Au dire d’un passant, cette installation est due à la créativité de la personne qui fabrique des caravanes en bois dans ce bâtiment.

Nous continuons dans la vallée du Recodier, dont les eaux canalisées par des béals, arrosent les cultures maraîchères. On y voit des salades plantées en quinconce dans une large bande de plastique noir, des oignons doux des Cévennes, un champ entier de courgettes, entre autres.
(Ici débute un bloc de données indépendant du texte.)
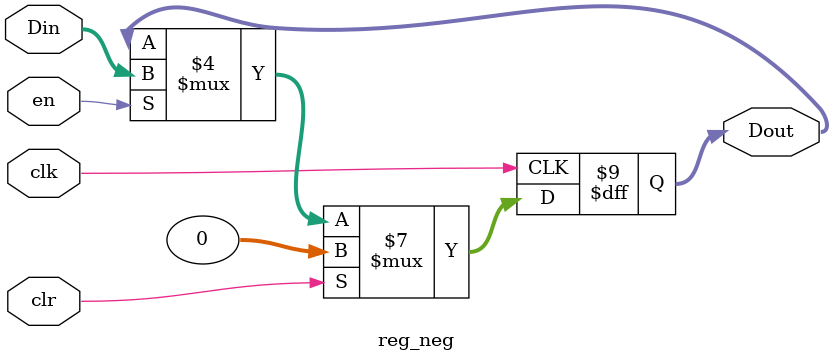
<source format=v>
`timescale 1ns / 1ps


module reg_neg(clk,clr,en,Din,Dout);

    parameter WIDTH = 32;
    input clk,clr,en;
    input [WIDTH-1:0] Din;
    output reg [WIDTH-1:0] Dout;
     
    initial
    begin
        Dout <= 0;
    end 
     
    always@(negedge clk) 
    begin   
        if (clr == 1) 
            Dout <= 0; 
        else if (en)
            Dout <= Din; 
    end  
endmodule

</source>
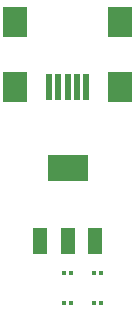
<source format=gbr>
%TF.GenerationSoftware,KiCad,Pcbnew,7.0.1*%
%TF.CreationDate,2023-09-15T15:11:26+09:00*%
%TF.ProjectId,remote emergency switch,72656d6f-7465-4206-956d-657267656e63,rev?*%
%TF.SameCoordinates,Original*%
%TF.FileFunction,Paste,Top*%
%TF.FilePolarity,Positive*%
%FSLAX46Y46*%
G04 Gerber Fmt 4.6, Leading zero omitted, Abs format (unit mm)*
G04 Created by KiCad (PCBNEW 7.0.1) date 2023-09-15 15:11:26*
%MOMM*%
%LPD*%
G01*
G04 APERTURE LIST*
%ADD10R,2.000000X2.500000*%
%ADD11R,0.500000X2.300000*%
%ADD12R,3.500000X2.200000*%
%ADD13R,1.200000X2.200000*%
%ADD14R,0.350000X0.400000*%
G04 APERTURE END LIST*
D10*
%TO.C,DEVICE0*%
X131516100Y-85103600D03*
X131516100Y-90603600D03*
X140416100Y-85103600D03*
X140416100Y-90603600D03*
D11*
X134366100Y-90623600D03*
X135166100Y-90623600D03*
X135966100Y-90623600D03*
X136766100Y-90623600D03*
X137566100Y-90623600D03*
%TD*%
D12*
%TO.C,REGYURETA0*%
X135966100Y-97453600D03*
D13*
X138316100Y-103653600D03*
X135966100Y-103653600D03*
X133616100Y-103653600D03*
%TD*%
D14*
%TO.C,C2*%
X138831100Y-108935600D03*
X138181100Y-108935600D03*
%TD*%
%TO.C,C3*%
X136291100Y-108935600D03*
X135641100Y-108935600D03*
%TD*%
%TO.C,C1*%
X138831100Y-106395600D03*
X138181100Y-106395600D03*
%TD*%
%TO.C,C4*%
X136291100Y-106395600D03*
X135641100Y-106395600D03*
%TD*%
M02*

</source>
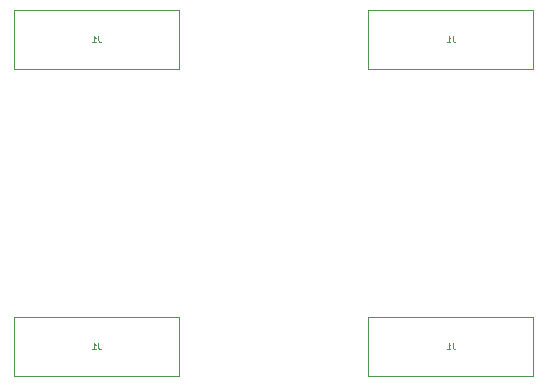
<source format=gbr>
%TF.GenerationSoftware,KiCad,Pcbnew,(6.0.0-0)*%
%TF.CreationDate,2022-03-16T23:04:28-04:00*%
%TF.ProjectId,for_stencil,666f725f-7374-4656-9e63-696c2e6b6963,rev?*%
%TF.SameCoordinates,Original*%
%TF.FileFunction,Legend,Bot*%
%TF.FilePolarity,Positive*%
%FSLAX46Y46*%
G04 Gerber Fmt 4.6, Leading zero omitted, Abs format (unit mm)*
G04 Created by KiCad (PCBNEW (6.0.0-0)) date 2022-03-16 23:04:28*
%MOMM*%
%LPD*%
G01*
G04 APERTURE LIST*
%ADD10C,0.100000*%
%ADD11C,0.120000*%
G04 APERTURE END LIST*
D10*
%TO.C,J1*%
X107166666Y-38726190D02*
X107166666Y-39083333D01*
X107190476Y-39154761D01*
X107238095Y-39202380D01*
X107309523Y-39226190D01*
X107357142Y-39226190D01*
X106666666Y-39226190D02*
X106952380Y-39226190D01*
X106809523Y-39226190D02*
X106809523Y-38726190D01*
X106857142Y-38797619D01*
X106904761Y-38845238D01*
X106952380Y-38869047D01*
X137166666Y-38726190D02*
X137166666Y-39083333D01*
X137190476Y-39154761D01*
X137238095Y-39202380D01*
X137309523Y-39226190D01*
X137357142Y-39226190D01*
X136666666Y-39226190D02*
X136952380Y-39226190D01*
X136809523Y-39226190D02*
X136809523Y-38726190D01*
X136857142Y-38797619D01*
X136904761Y-38845238D01*
X136952380Y-38869047D01*
X137166666Y-64726190D02*
X137166666Y-65083333D01*
X137190476Y-65154761D01*
X137238095Y-65202380D01*
X137309523Y-65226190D01*
X137357142Y-65226190D01*
X136666666Y-65226190D02*
X136952380Y-65226190D01*
X136809523Y-65226190D02*
X136809523Y-64726190D01*
X136857142Y-64797619D01*
X136904761Y-64845238D01*
X136952380Y-64869047D01*
X107166666Y-64726190D02*
X107166666Y-65083333D01*
X107190476Y-65154761D01*
X107238095Y-65202380D01*
X107309523Y-65226190D01*
X107357142Y-65226190D01*
X106666666Y-65226190D02*
X106952380Y-65226190D01*
X106809523Y-65226190D02*
X106809523Y-64726190D01*
X106857142Y-64797619D01*
X106904761Y-64845238D01*
X106952380Y-64869047D01*
D11*
X100000000Y-41500000D02*
X100000000Y-36500000D01*
X113996500Y-36500000D02*
X113996500Y-41500000D01*
X113996500Y-41500000D02*
X100000000Y-41500000D01*
X100000000Y-36500000D02*
X113996500Y-36500000D01*
X130000000Y-41500000D02*
X130000000Y-36500000D01*
X143996500Y-36500000D02*
X143996500Y-41500000D01*
X143996500Y-41500000D02*
X130000000Y-41500000D01*
X130000000Y-36500000D02*
X143996500Y-36500000D01*
X130000000Y-67500000D02*
X130000000Y-62500000D01*
X143996500Y-62500000D02*
X143996500Y-67500000D01*
X143996500Y-67500000D02*
X130000000Y-67500000D01*
X130000000Y-62500000D02*
X143996500Y-62500000D01*
X100000000Y-67500000D02*
X100000000Y-62500000D01*
X113996500Y-62500000D02*
X113996500Y-67500000D01*
X113996500Y-67500000D02*
X100000000Y-67500000D01*
X100000000Y-62500000D02*
X113996500Y-62500000D01*
%TD*%
M02*

</source>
Ô paisibles routes ombragées, comme nous vous apprécions un jour de grand soleil. Mais où sont les cigales qui nous assourdissent dans la plaine ?

Saint Roman de Codières
Saint Roman de Codières

C’est le pays du châtaigner, mais ils sont retournés à l’état sauvage. Plus personne pour entretenir les terrasses ni ramasser les châtaignes qui nourrissaient cochons et habitants après avoir été séchées et fumées au feu de bois pour les conserver.

On ne sait lequel prendre… Une petite balade à pieds serait bien sympa, mais plutôt vers 7h du matin que maintenant en début d’après-midi.

J’ai raté l’embranchement de la route qui conduit au col de Bantarde pour redescendre sur St Hypolite du Fort. C’était mon projet de départ car elle est notée par la carte Michelin comme très pittoresque. Je roule maintenant en direction de St Martial pour rattraper la vallée de l’Hérault et rentrer par Ganges, St Martin de Londres et Aniane.

Une des innombrables terrasses d’oignons doux qui bordent la route et nous font regretter l’excursion qui s’achève.